On Wednesday June 27, 2018, the Milton K. Wong Multiculturalism Lecture was held at the BMO Theatre Centre in Vancouver. This event was co-presented by The Laurier Institution, Simon Fraser University, and CBC Radio One “Ideas.” This decade has brought us a global refugee crisis and a return to authoritarianism on scales not seen since the Second World War. Whether in Europe or North America, Asia or Australia, much of our political and economic discourse and/or subtext is dominated by a seemingly sudden awareness of skin colours, ethnic identities and religious affiliations.
Kamal Al-Solaylee is a journalist, university professor and national bestselling author.

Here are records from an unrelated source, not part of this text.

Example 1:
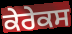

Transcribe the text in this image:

ਕੇਰੇਕਸ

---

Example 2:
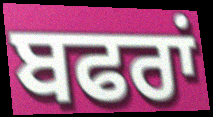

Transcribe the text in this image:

ਬਫਰਾਂ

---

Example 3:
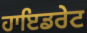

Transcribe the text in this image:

ਹਾਇਡਰੇਟ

In his upcoming Milton K Wong Multiculturalism Lecture he makes a case for understanding the intersections of race and politics through the lens of brown skin and the emergence of brownness as a distinct racialised experience and demographic game changer.

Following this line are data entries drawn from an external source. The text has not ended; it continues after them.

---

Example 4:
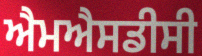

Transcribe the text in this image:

ਐਮਐਸਡੀਸੀ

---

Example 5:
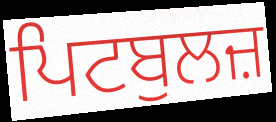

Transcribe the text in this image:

ਪਿਟਬੁਲਜ਼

From the emergence of brown workers as the source of cheap migrant labour around the world, to the colouralization of Islam as a brown menace, to the return of ethno-nationalism and the demonization of multiculturalism as a policy in Europe and North America, Al-Solaylee attempts to connect the dots that form the larger picture of anti-brownness. Why being brown matters and what that means for the future of liberal democracies and racial harmony are just two of the questions Al-Solaylee poses in the 2018 Milton K. Wong Multiculturalism Lecture.